Transcribed page contents
Segment Open

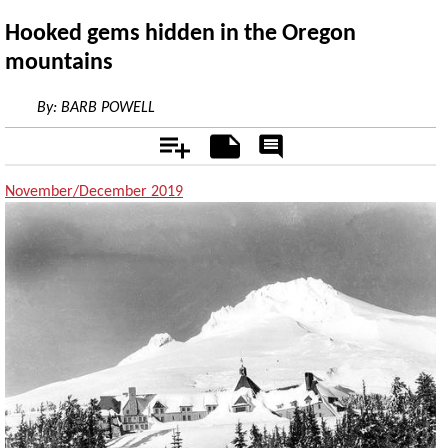
Hooked gems hidden in the Oregon
mountains
By:
BARB POWELL
Add
Notes
Rate
&
Comment
November/December 2019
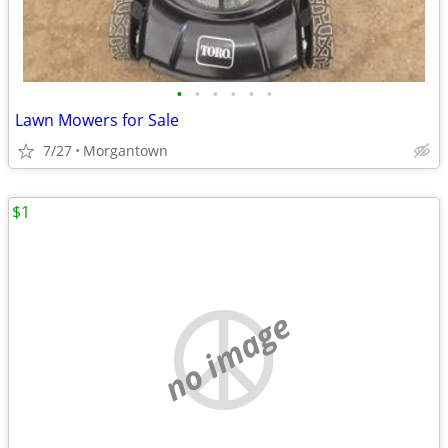
•
•
•
•
•
•
Lawn Mowers for Sale
7/27
Morgantown
$1
no image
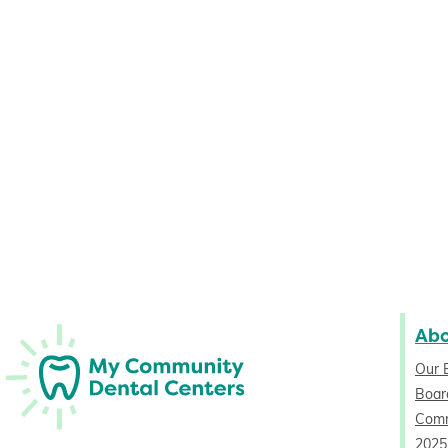
Ab
Our 
Board
Comm
2025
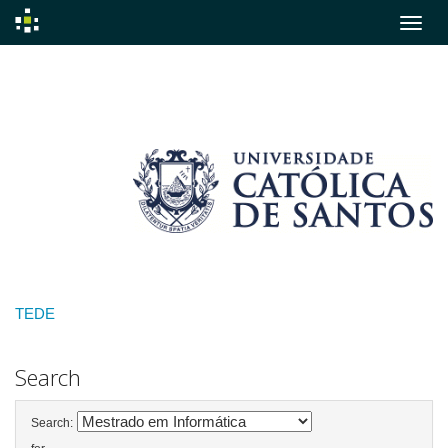
Skip
navigation
TEDE
Search
Search:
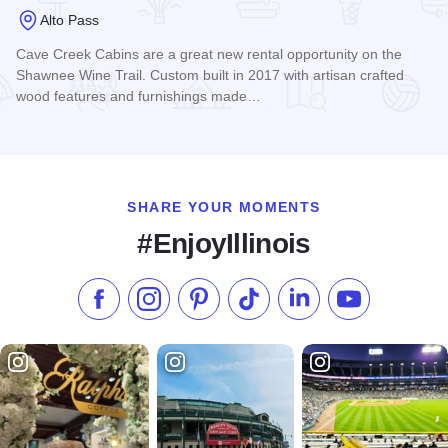
Alto Pass
Cave Creek Cabins are a great new rental opportunity on the
Shawnee Wine Trail. Custom built in 2017 with artisan crafted
wood features and furnishings made…
Read more about Cave Creek Cabins
SHARE YOUR MOMENTS
#EnjoyIllinois
Like us on Facebook
Follow us on Instagram
Check our Pinterest
Follow us on TikTok
Follow us on LinkedI
Subscribe to 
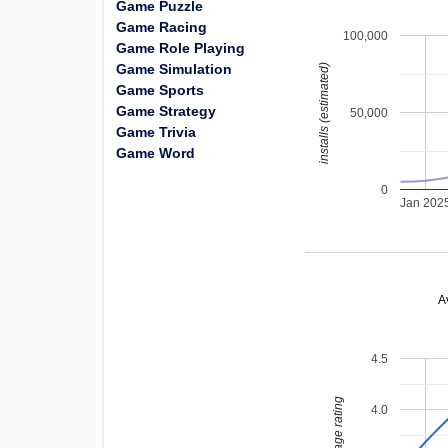
Game Puzzle
Game Racing
100,000
Game Role Playing
Game Simulation
installs (estimated)
Game Sports
Game Strategy
50,000
Game Trivia
Game Word
0
Jan 202
A
4.5
average rating
4.0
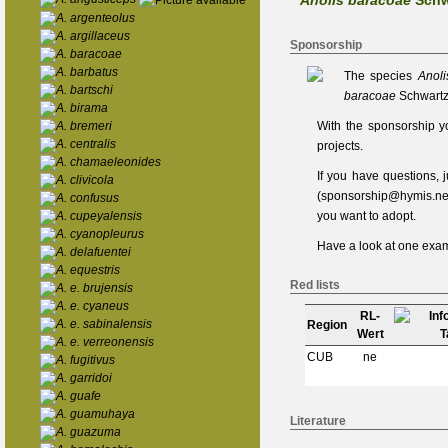
Anolis baracoae
Schw
A. argenteolus
A. argillaceus
Sponsorship
A. baracoae
A. barbatus
The species
Anol
A. bartschi
baracoae
Schwartz
A. birama
A. bremeri
With the sponsorship y
A. centralis
projects.
A. chamaeleonides
If you have questions,
A. clivicola
(
sponsorship@hymis.ne
A. confusus
A. cupeyalensis
you want to adopt.
A. cyanopleurus
Have a look at one
exam
A. delafuentei
A. equestris
Red lists
A. e. brujensis
A. e. cyaneus
RL-
A. e. sabinalensis
Region
Wert
A. e. verreonensis
CUB
ne
A. fugitivus
A. garridoi
A. guafe
A. guamuhaya
Literature
A. guazuma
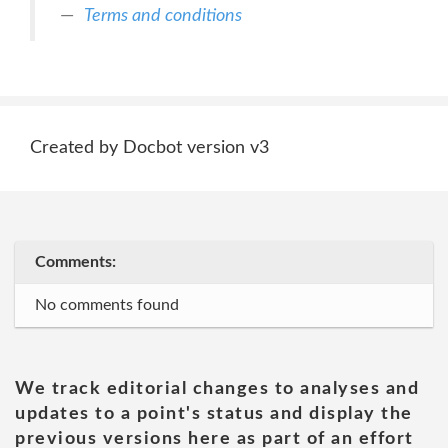
Terms and conditions
Created by Docbot version v3
Comments:
No comments found
We track editorial changes to analyses and
updates to a point's status and display the
previous versions here as part of an effort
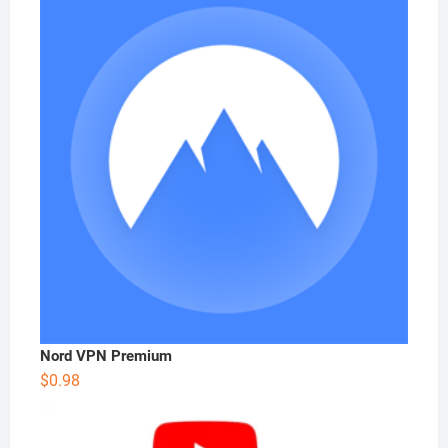
Nord VPN Premium
$
0.98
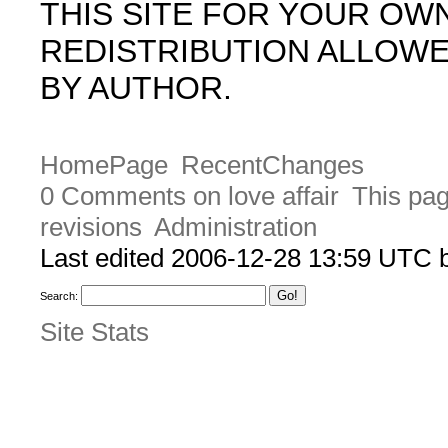
THIS SITE FOR YOUR OW
REDISTRIBUTION ALLOW
BY AUTHOR.
HomePage
RecentChanges
0 Comments on love affair
This pag
revisions
Administration
Last edited 2006-12-28 13:59 UTC
Search:
Site Stats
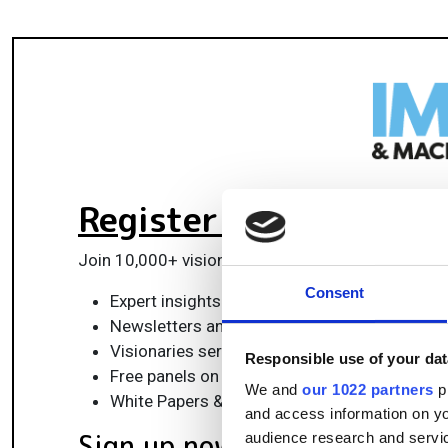
Register for FREE
to k
Join 10,000+ vision professionals driving innovat
Consent
Expert insights on vision, robotics, AI & emb
Newsletters and features covering the full 
Visionaries series: leadership strategies in 
Responsible use of your dat
Free panels on smart manufacturing & auto
We and
our 1022 partners
pr
White Papers & updates for smarter integrat
and access information on yo
Sign up now
audience research and servi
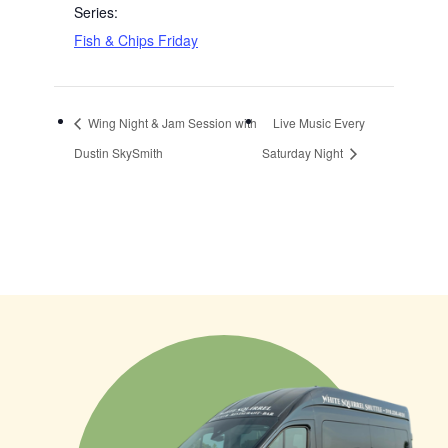
Series:
Fish & Chips Friday
Wing Night & Jam Session with
Live Music Every
Dustin SkySmith
Saturday Night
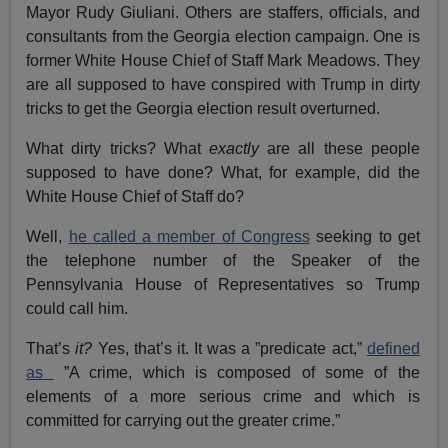
Mayor Rudy Giuliani. Others are staffers, officials, and
consultants from the Georgia election campaign. One is
former White House Chief of Staff Mark Meadows. They
are all supposed to have conspired with Trump in dirty
tricks to get the Georgia election result overturned.
What dirty tricks? What
exactly
are all these people
supposed to have done? What, for example, did the
White House Chief of Staff do?
Well,
he called a member of Congress
seeking to get
the telephone number of the Speaker of the
Pennsylvania House of Representatives so Trump
could call him.
That’s
it?
Yes, that’s it. It was a ”predicate act,”
defined
as
”A crime, which is composed of some of the
elements of a more serious crime and which is
committed for carrying out the greater crime.”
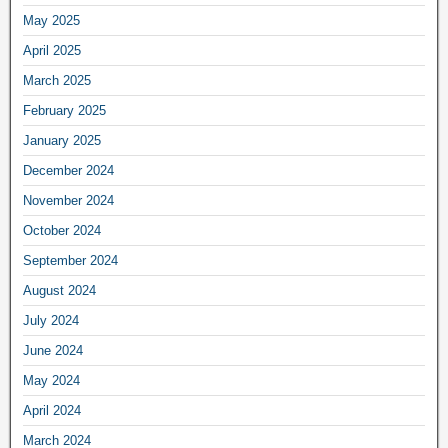
May 2025
April 2025
March 2025
February 2025
January 2025
December 2024
November 2024
October 2024
September 2024
August 2024
July 2024
June 2024
May 2024
April 2024
March 2024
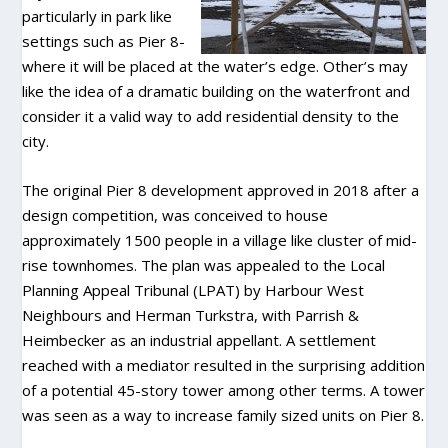
particularly in park like
settings such as Pier 8-
where it will be placed at the water’s edge. Other’s may
like the idea of a dramatic building on the waterfront and
consider it a valid way to add residential density to the
city.
The original Pier 8 development approved in 2018 after a
design competition, was conceived to house
approximately 1500 people in a village like cluster of mid-
rise townhomes. The plan was appealed to the Local
Planning Appeal Tribunal (LPAT) by Harbour West
Neighbours and Herman Turkstra, with Parrish &
Heimbecker as an industrial appellant. A settlement
reached with a mediator resulted in the surprising addition
of a potential 45-story tower among other terms. A tower
was seen as a way to increase family sized units on Pier 8.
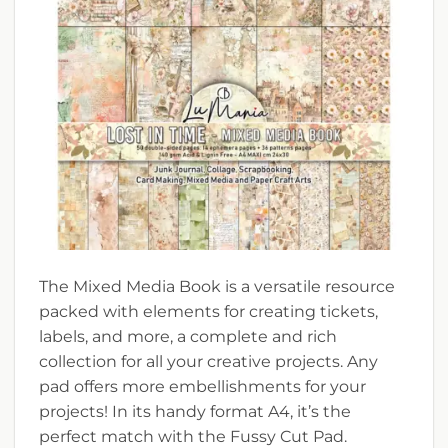
The Mixed Media Book is a versatile resource
packed with elements for creating tickets,
labels, and more, a complete and rich
collection for all your creative projects. Any
pad offers more embellishments for your
projects! In its handy format A4, it’s the
perfect match with the Fussy Cut Pad.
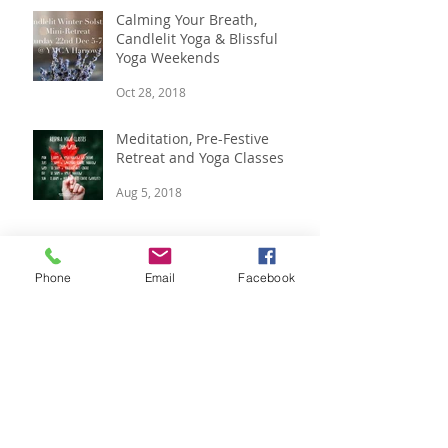
Calming Your Breath,
Candlelit Yoga & Blissful
Yoga Weekends
Oct 28, 2018
Meditation, Pre-Festive
Retreat and Yoga Classes
Aug 5, 2018
Phone
Email
Facebook
Boutique Winter Yoga
Retreat, 14 - 16 Dec
Jul 12, 2018
Summer Vibes, Luxury Yoga
Retreat & Yoga In The Park.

Segment Closed

Copy all lines of the records that have the string "December" in them.

* Solved problem:
November/December 2019
December 2024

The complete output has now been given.